Sensitivity (Recall / True Positive Rate)

“Given that the true class is positive, how often did we predict positive?”

  • Focuses on the true + group
  • Measures how well the model identifies actual positives
    \[ \text{Sensitivity} = \frac{\text{correctly predicted +}}{\text{total true +}} = \frac{\text{TP}}{\text{TP} + \text{FN}} \]

Specificity (True Negative Rate)

“Given that the true class is negative, how often did we predict negative?”

  • Focuses on the true – group
  • Measures how well the model avoids false positives
    \[ \text{Specificity} = \frac{\text{correctly predicted –}}{\text{total true –}} = \frac{\text{TN}}{\text{TN} + \text{FP}} \]

Positive Predictive Value (PPV / Precision)

“Given that we predicted positive, how often was that correct?”

  • Focuses on the predicted + group
  • Measures trustworthiness of a positive prediction \[ \text{PPV} = \frac{\text{correctly predicted +}}{\text{total predicted +}} = \frac{\text{TP}}{\text{TP} + \text{FP}} \]

Negative Predictive Value (NPV)

“Given that we predicted negative, how often was that correct?”

  • Focuses on the predicted – group
  • Measures trustworthiness of a negative prediction
    \[ \text{NPV} = \frac{\text{correctly predicted –}}{\text{total predicted –}} = \frac{\text{TN}}{\text{TN} + \text{FN}} \]

Why So Many Metrics?

Different metrics highlight different aspects of model performance and practical priorities, which can be especially helpful with imbalanced datasets.
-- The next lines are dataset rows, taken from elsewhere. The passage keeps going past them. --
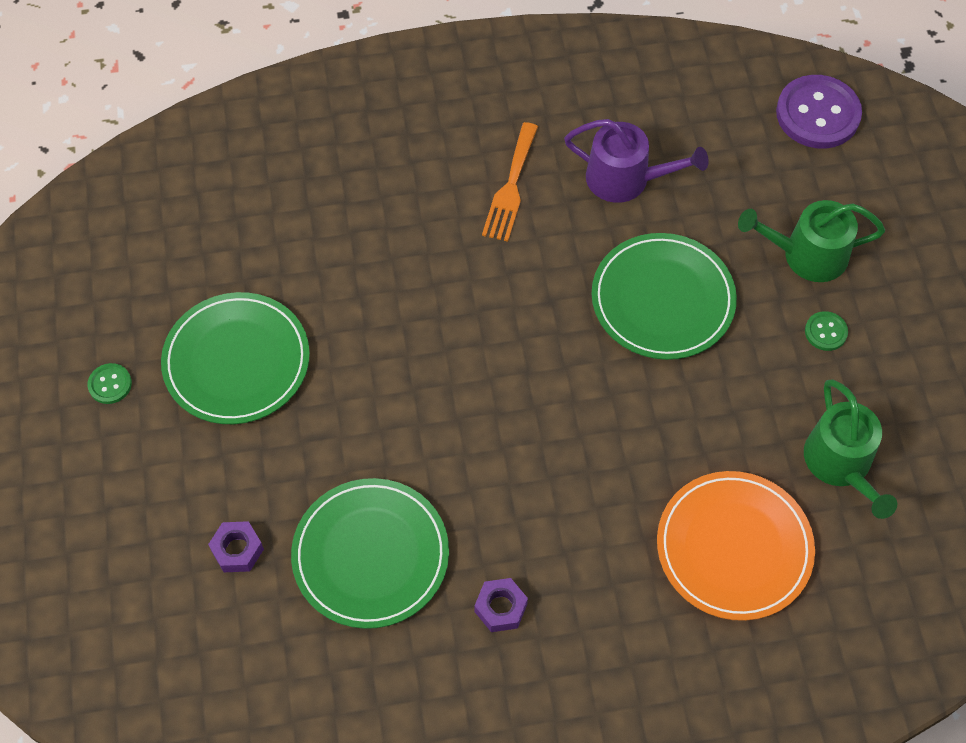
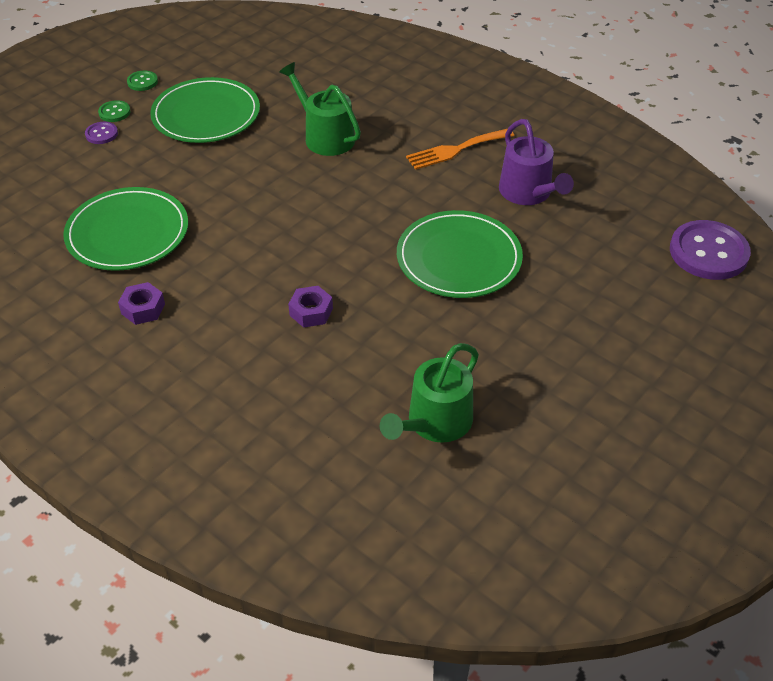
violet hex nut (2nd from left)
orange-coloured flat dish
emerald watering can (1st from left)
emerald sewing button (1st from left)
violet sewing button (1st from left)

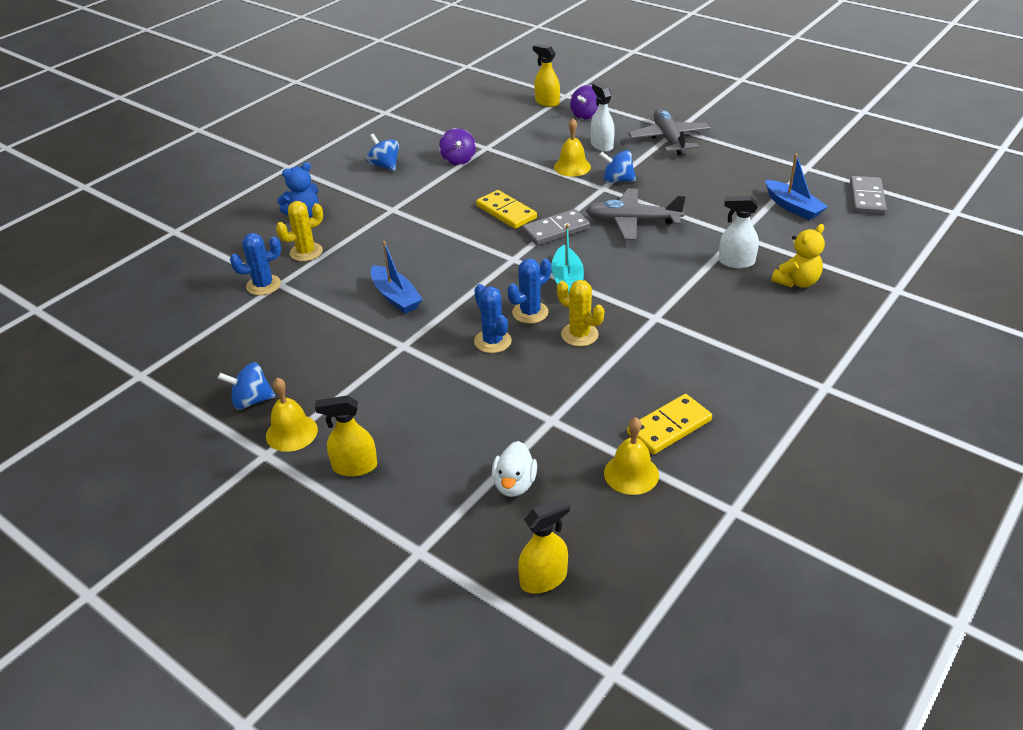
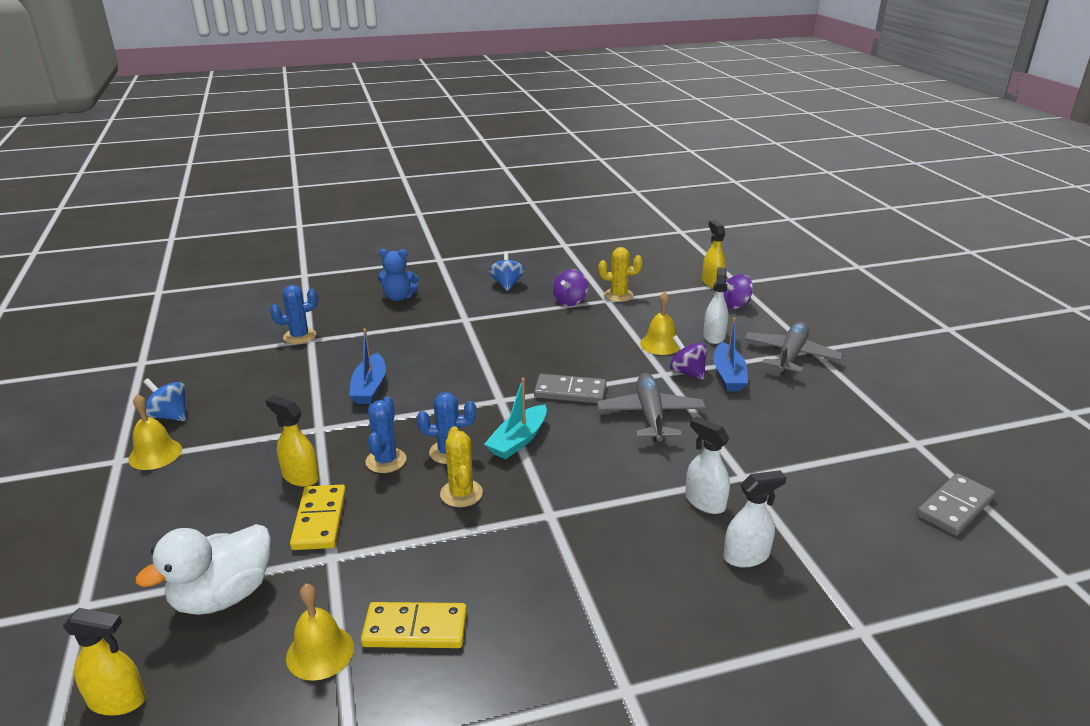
blue prickly plant (1st from left)
golden prickly plant (2nd from left)
golden spray bottle (2nd from left)
golden domino tile (1st from left)
white duck
gray plane (1st from left)
violet toy top (2nd from left)
blue sailboat (2nd from left)
white spray bottle (3rd from left)

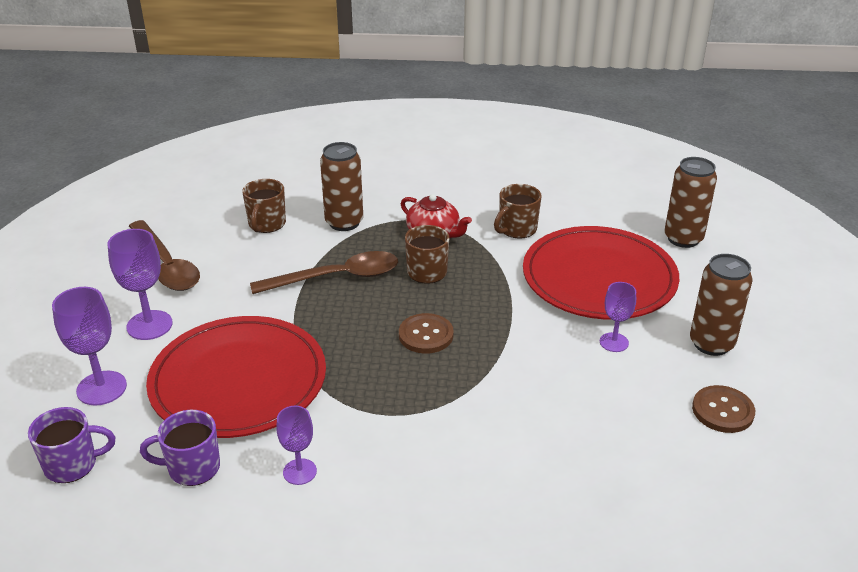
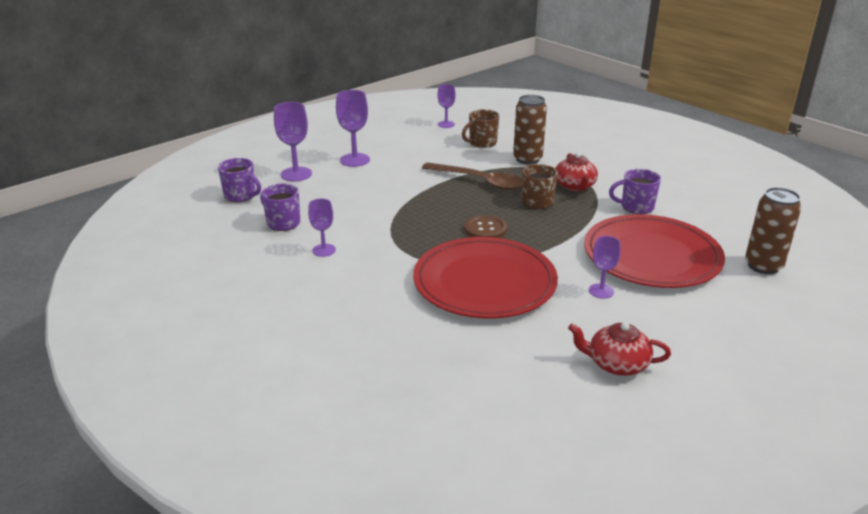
russet teaspoon (1st from left in the first image)
scarlet flat dish (1st from left)
violet tea mug (3rd from left)
russet tin (3rd from left in the first image)
scarlet tea pot (2nd from left)
violet goblet (4th from left)

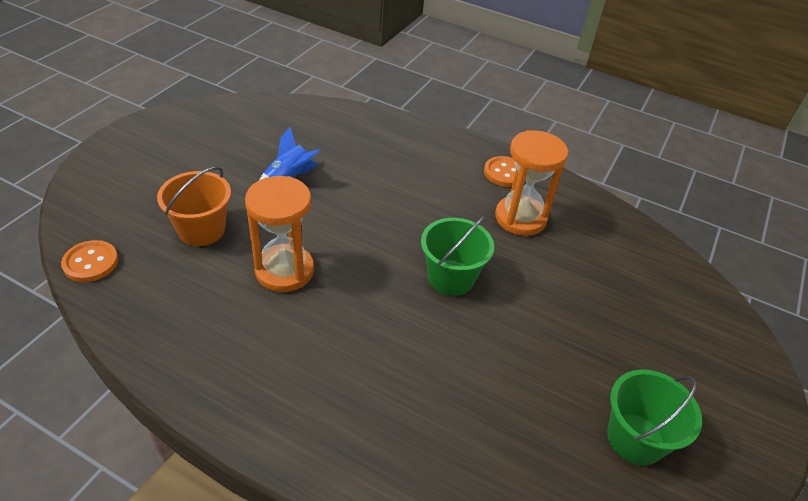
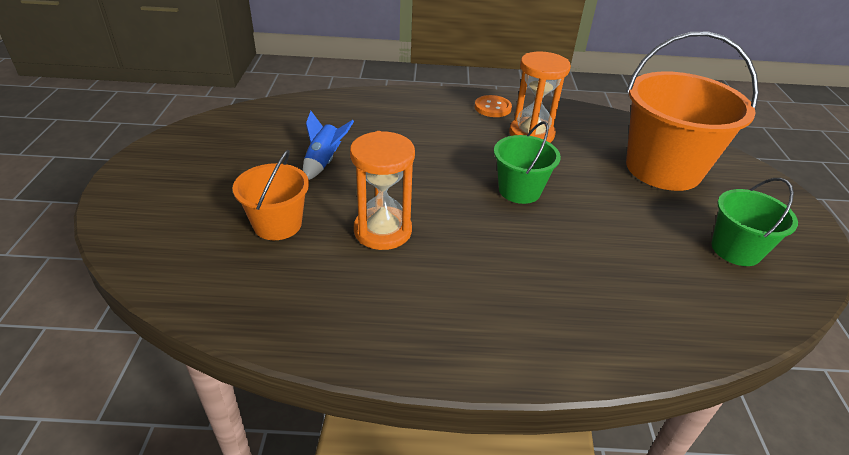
orange-coloured sewing button (1st from left in the first image)
orange-coloured pail (2nd from left)

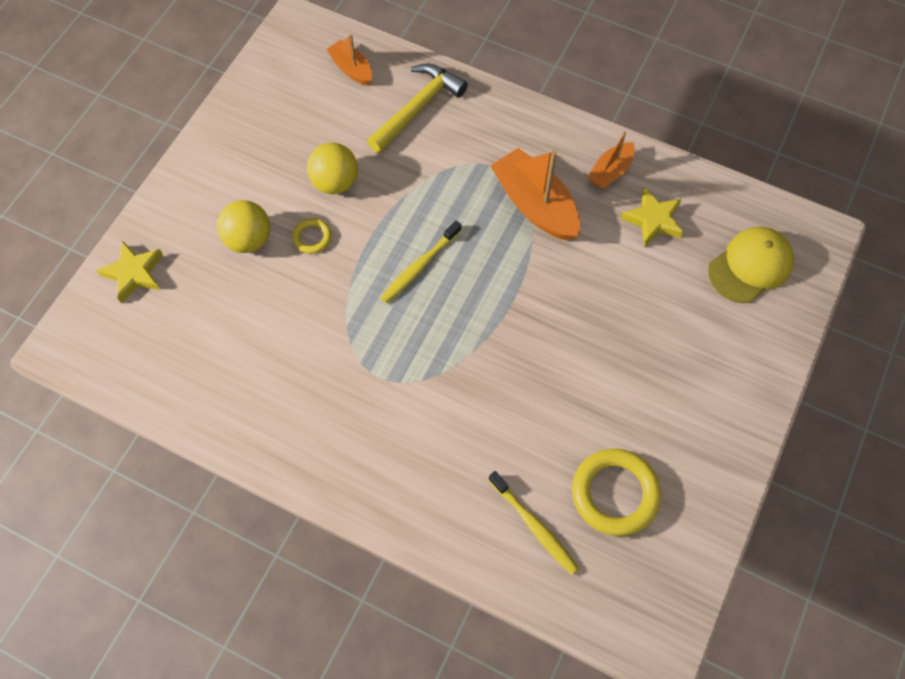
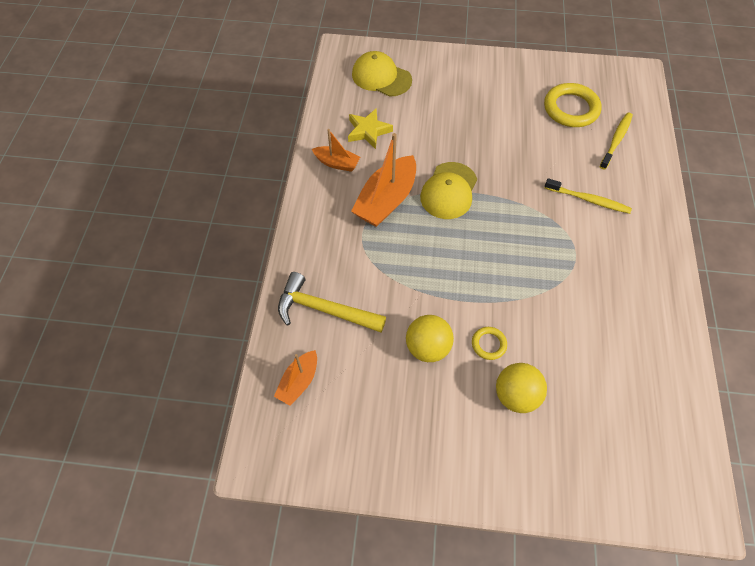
golden five-pointed star (1st from left in the first image)
golden toothbrush (1st from left)
golden baseball cap (2nd from left)

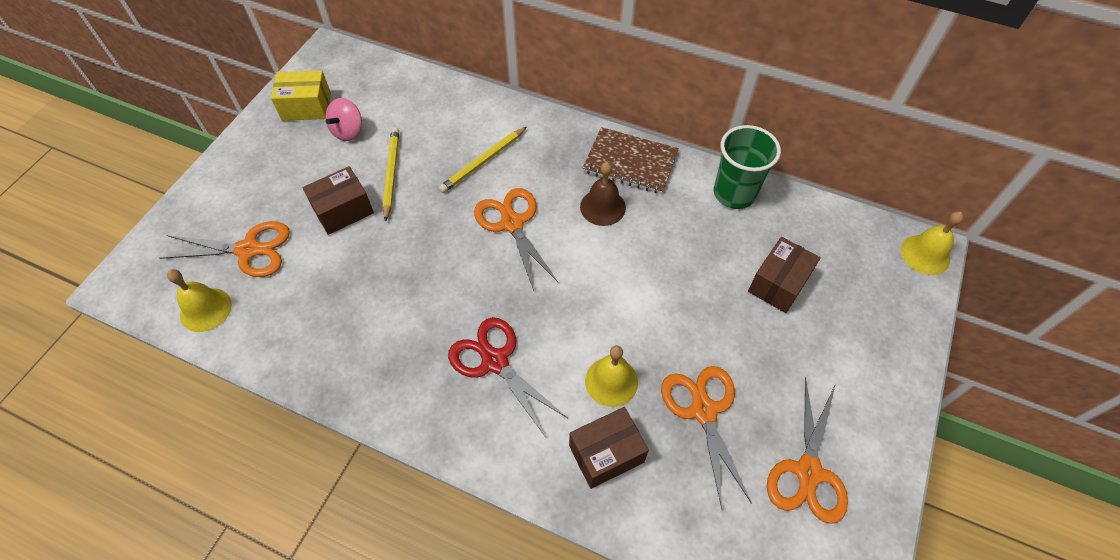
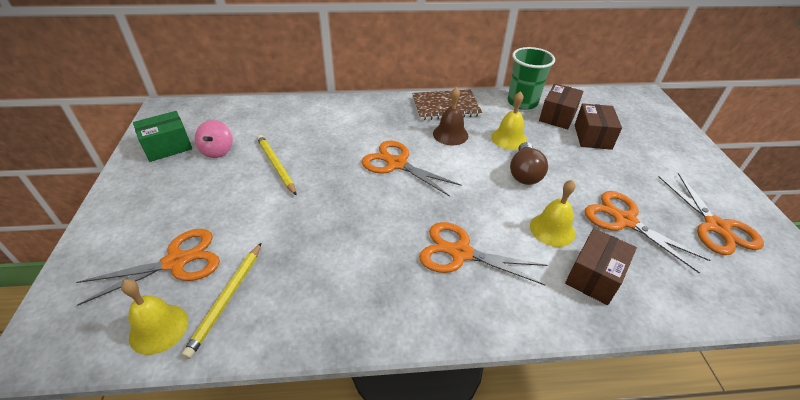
emerald package
russet package (1st from left)
golden pencil (1st from left)
orange-coloured scissors (3rd from left)
golden school bell (2nd from left)
russet lightbulb

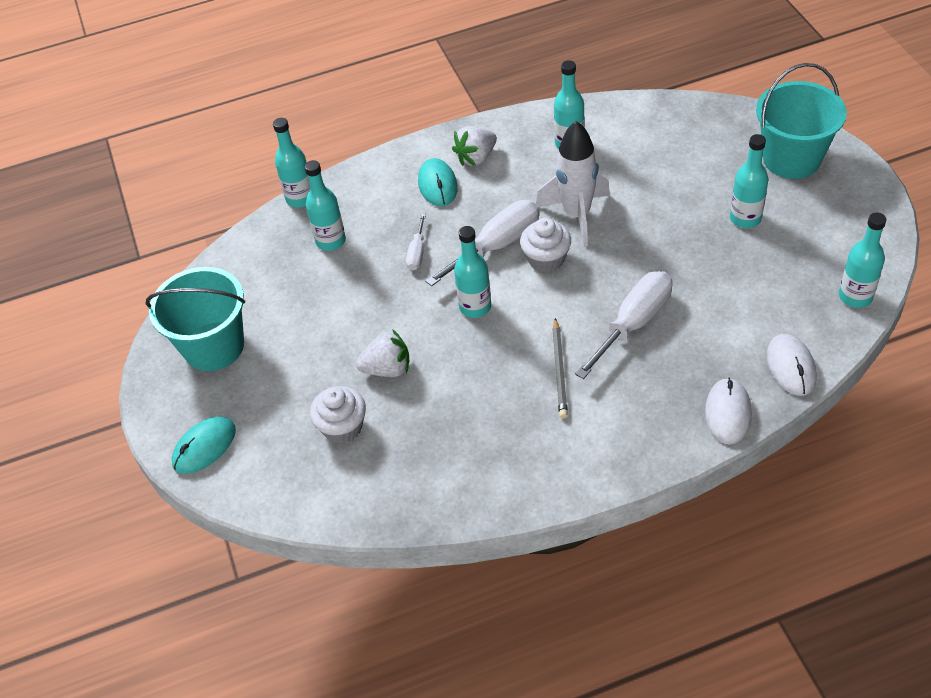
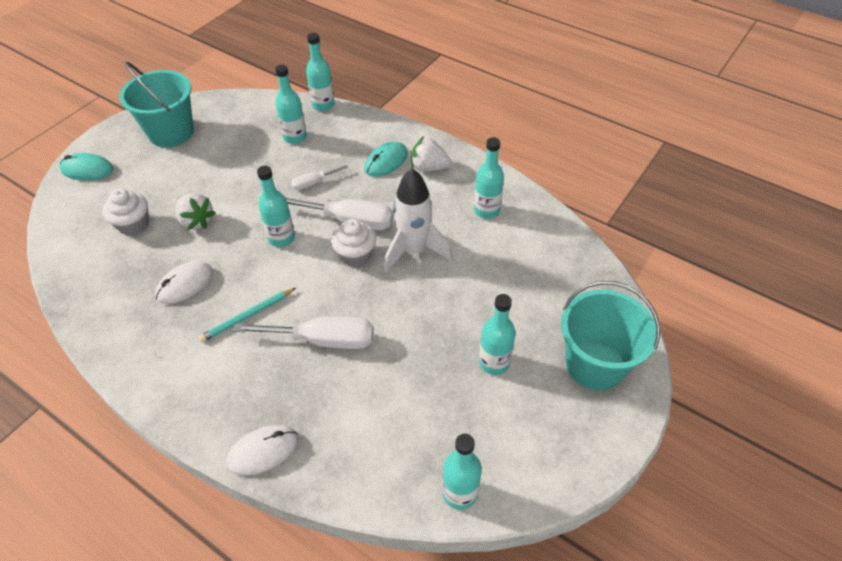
aqua pencil
white computer mouse (1st from left)

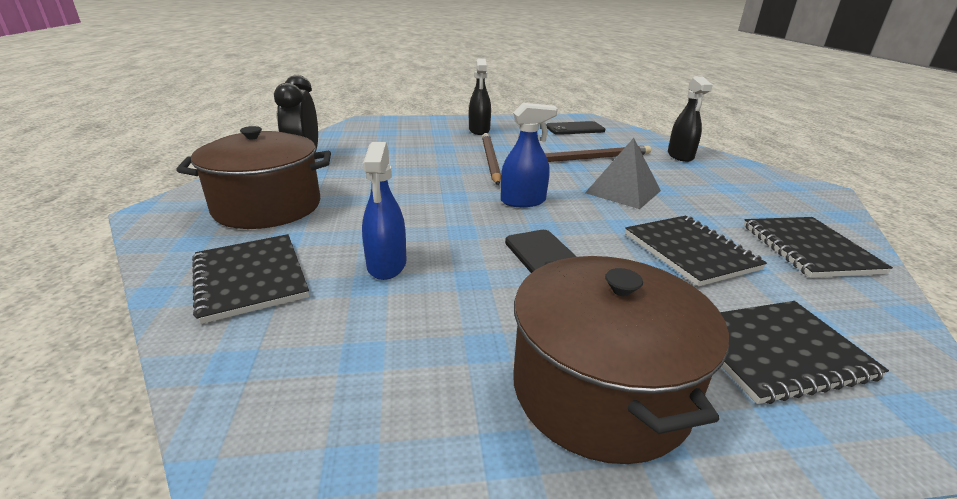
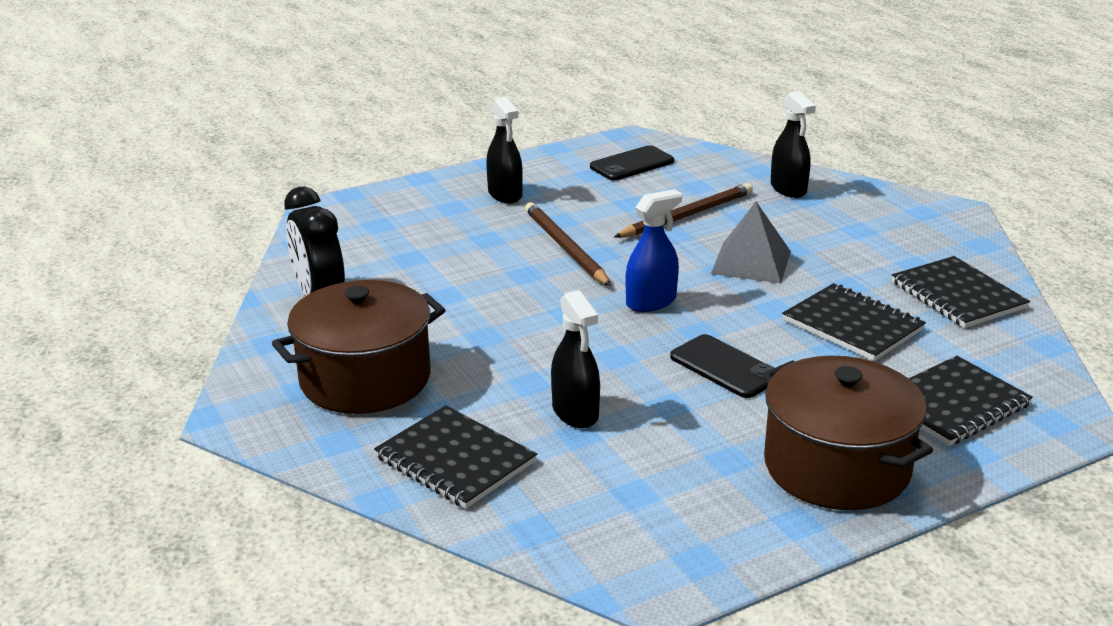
jet-black spray bottle (2nd from left)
Example: Predicting whether a patient needs high-risk surgery

  • positive class = needs surgery
  • negative class = does not need surgery

Suppose:

  • Sensitivity = 90% → correctly detects 90% of patients who need surgery
  • Specificity = 90% → correctly identifies 90% of those who don’t need surgery
  • PPV = 47% → only 47% of patients predicted to need surgery actually do
  • NPV = 98.9% → almost all patients predicted not to need it truly don’t

Doctors need PPV to decide: “How much trust should I put in a positive prediction?”
Even with high sensitivity and specificity, prevalence affects PPV and NPV.

Prevalence and Thresholding

  • Prevalence: The base rate of the + class in the population
    • e.g., 1 in 10 people need surgery → prevalence = 10%
  • Sensitivity and specificity do not depend on prevalence
  • PPV and NPV do depend on prevalence

Changing the Threshold

  • Thresholding affects the confusion matrix and all related metrics.
  • A lower threshold → more positive predictions:
    • Increases sensitivity, reduces specificity
  • A higher threshold → fewer positive predictions:
    • Increases specificity, reduces sensitivity

Choose a threshold based on costs of different errors.

Summary and Takeaways

  • Scoring rules assess probability estimates.
  • Decision rule metrics evaluate classifications.
  • Confusion matrices and derived metrics:
    • Depend on threshold
    • Must reflect real-world context and costs

Errors are not always equal. In many applications, the cost of a false positive is different from a false negative.

  • Focus first on thorough EDA and building a model with good predicted probability estimates.
  • Then determine the threshold that best meets the needs of the problem.